Marina – O meu trabalho era local, muito voltado para Xapuri. A exceção foi a luta nos seringais Catuaba e Benfica, onde eu tive uma atuação muito forte junto com a Comissão Pastoral da Terra. Ali trabalhei com a Selma, que está hoje assessorando o senador Tião Viana. Os fazendeiros queriam expulsar um monte de gente que estava nos seringais, mas, na verdade, quem estava lá eram apenas duas meninas, duas jovens, que lutavam pela permanência dos seringueiros na área. Hoje, eu tenho toda a obrigação de ser respeitosa com os jovens, pois sempre fui uma jovem bastante respeitada por pessoas que não tinham obrigação de acreditar em mim.
FMA – Até que ponto a participação dos jovens é importante para a defesa do meio ambiente?
Marina – Essa participação é essencial. Principalmente hoje, quando há jovens sensíveis à causa e adultos que operam na causa com um grau de formulação e amadurecimento bem maior do que o que nós tínhamos. Hoje, isso é bem maior e a sensibilidade do jovem é grande para as questões de interesse público maior, como meio ambiente, direitos humanos e outros ideais de liberdade.
FMA – Você acha que a consciência dos jovens é suficiente para enfrentar as grandes questões que se colocam na área ambiental?
Marina – Eu diria que ainda é de minoria, muito embora a grande visibilidade que os meios de comunicação estão dando para o tema permita vislumbrar o quanto o terreno é fértil, porque a informação bate e o retorno é imediato. Veja o caso da mudança do Código Florestal: num final de semana, chegaram 20 mil e-mails no Senado, de pessoas de todo o país protestando contra o aumento da derrubada da reserva legal.
FMA – O que pode fortalecer a consciência nacional para a questão ambiental?
Marina – Acho que a mensagem, enquanto o poder da palavra, alcança uma determinada faixa de consciência, mas ela tem o seu limite. Chega o momento em que você precisa das ações práticas. Além de você criar uma consciência ambiental, você precisa ter uma ação que reflita essa consciência. E no Brasil, lamentavelmente, tivemos um crescimento em termos da consciência da defesa do meio ambiente muito associado à questão da defesa da Amazônia – neste sentido, o Chico Mendes foi vitorioso – mas faltou uma prática, que pudesse se traduzir em políticas públicas de desenvolvimento que considerassem a questão da sustentabilidade.

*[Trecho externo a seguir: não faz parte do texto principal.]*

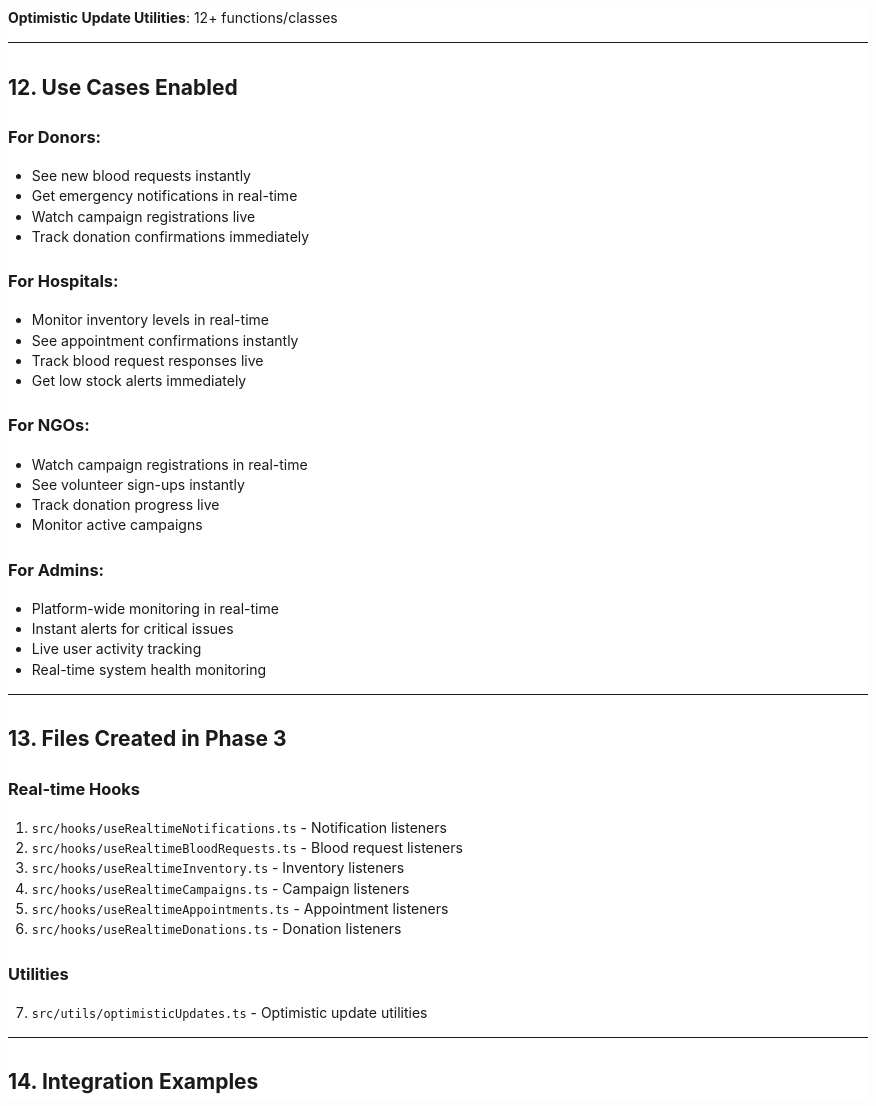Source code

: **Optimistic Update Utilities**: 12+ functions/classes

---

## 12. Use Cases Enabled

### For Donors:
- See new blood requests instantly
- Get emergency notifications in real-time
- Watch campaign registrations live
- Track donation confirmations immediately

### For Hospitals:
- Monitor inventory levels in real-time
- See appointment confirmations instantly
- Track blood request responses live
- Get low stock alerts immediately

### For NGOs:
- Watch campaign registrations in real-time
- See volunteer sign-ups instantly
- Track donation progress live
- Monitor active campaigns

### For Admins:
- Platform-wide monitoring in real-time
- Instant alerts for critical issues
- Live user activity tracking
- Real-time system health monitoring

---

## 13. Files Created in Phase 3

### Real-time Hooks
1. `src/hooks/useRealtimeNotifications.ts` - Notification listeners
2. `src/hooks/useRealtimeBloodRequests.ts` - Blood request listeners
3. `src/hooks/useRealtimeInventory.ts` - Inventory listeners
4. `src/hooks/useRealtimeCampaigns.ts` - Campaign listeners
5. `src/hooks/useRealtimeAppointments.ts` - Appointment listeners
6. `src/hooks/useRealtimeDonations.ts` - Donation listeners

### Utilities
7. `src/utils/optimisticUpdates.ts` - Optimistic update utilities

---

## 14. Integration Examples
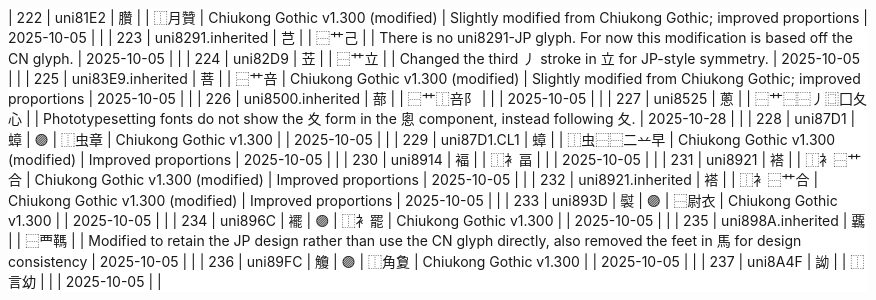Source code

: | 222 | uni81E2                         | 臢         |            | ⿰月贊                                                         | Chiukong Gothic v1.300 (modified)                   | Slightly modified from Chiukong Gothic; improved proportions                                                                                                    | 2025-10-05 |               |
| 223 | uni8291<span>.</span>inherited  | 芑         |            | ⿱艹己                                                         |                                                     | There is no uni8291-JP glyph. For now this modification is based off the CN glyph.                                                                              | 2025-10-05 |               |
| 224 | uni82D9                         | 苙         |            | ⿱艹立                                                         |                                                     | Changed the third 丿 stroke in 立 for JP-style symmetry.                                                                                                          | 2025-10-05 |               |
| 225 | uni83E9<span>.</span>inherited  | 菩         |            | ⿱艹咅                                                         | Chiukong Gothic v1.300 (modified)                   | Slightly modified from Chiukong Gothic; improved proportions                                                                                                    | 2025-10-05 |               |
| 226 | uni8500<span>.</span>inherited  | 蔀         |            | ⿱艹⿰咅阝                                                       |                                                     |                                                                                                                                                                 | 2025-10-05 |               |
| 227 | uni8525                         | 蔥         |            | ⿱艹⿱⿱丿⿴囗夂心                                                   |                                                     | Phototypesetting fonts do not show the ⼢ form in the 悤 component, instead following 夂.                                                                          | 2025-10-28 |               |
| 228 | uni87D1                         | 蟑         | 🟣         | ⿰虫章                                                         | Chiukong Gothic v1.300                              |                                                                                                                                                                 | 2025-10-05 |               |
| 229 | uni87D1<span>.</span>CL1        | 蟑         |            | ⿰虫⿱⿱二䒑早                                                     | Chiukong Gothic v1.300 (modified)                   | Improved proportions                                                                                                                                            | 2025-10-05 |               |
| 230 | uni8914                         | 褔         |            | ⿰衤畐                                                         |                                                     |                                                                                                                                                                 | 2025-10-05 |               |
| 231 | uni8921                         | 褡         |            | ⿰衤⿱艹合                                                       | Chiukong Gothic v1.300 (modified)                   | Improved proportions                                                                                                                                            | 2025-10-05 |               |
| 232 | uni8921<span>.</span>inherited  | 褡         |            | ⿰衤⿱艹合                                                       | Chiukong Gothic v1.300 (modified)                   | Improved proportions                                                                                                                                            | 2025-10-05 |               |
| 233 | uni893D                         | 褽         | 🟣         | ⿱尉衣                                                         | Chiukong Gothic v1.300                              |                                                                                                                                                                 | 2025-10-05 |               |
| 234 | uni896C                         | 襬         | 🟣         | ⿰衤罷                                                         | Chiukong Gothic v1.300                              |                                                                                                                                                                 | 2025-10-05 |               |
| 235 | uni898A<span>.</span>inherited  | 覊         |            | ⿱覀䩻                                                         |                                                     | Modified to retain the JP design rather than use the CN glyph directly, also removed the feet in 馬 for design consistency                                       | 2025-10-05 |               |
| 236 | uni89FC                         | 觼         | 🟣         | ⿰角夐                                                         | Chiukong Gothic v1.300                              |                                                                                                                                                                 | 2025-10-05 |               |
| 237 | uni8A4F                         | 詏         |            | ⿰言幼                                                         |                                                     |                                                                                                                                                                 | 2025-10-05 |               |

FMA – Que regiões da Amazônia estão praticando essas políticas públicas?
Marina – Hoje, nós temos dois pólos que podem se constituir neste grande exemplo, que são os do Acre e do Amapá. O Acre com a ação do governador Jorge Viana e o Amapá, com um governo já em segundo mandato, que estão tentando firmar-se pelo caminho do desenvolvimento sustentável, embora politicamente estejam enfrentando muitas resistências.
FMA – A prática da sustentabilidade em apenas dois estados da Amazônia, não é muito pouco?
Marina – Ainda é pouca, mas o que quero dizer é que, lamentavelmente, na maior parte das regiões do país, o que prevalece é o velho paradigma da visão desenvolvimentista sem levar em conta o meio ambiente. O próprio governo, quando coloca o Avança Brasil como um programa de desenvolvimento não cuida das repercussões em termos ambientais, cai no velho paradigma da infra-estrutura apenas pela infra-estrutura. Só agora é que eles estão correndo atrás do prejuízo. O Planejamento faz as ações e o Ministério do Meio Ambiente sai correndo atrás dizendo: “olha, tem que fazer isso, tem que fazer aquilo…”.
FMA – A experiência nestes dois estados é suficiente para se chegar a este novo paradigma?
Marina – Mesmo sendo apenas dois estados, já é algo concreto que está acontecendo. Aqui temos um modelo que se for por esse caminho dá certo. Pode até ser um pouquinho mais trabalhoso, precisa de mais investimento e mais cuidado, mas esse é o caminho certo. Espero que a gente possa ser vitorioso porque hoje sinto que mesmo os outros estados da região já são obrigados a incorporar esses valores.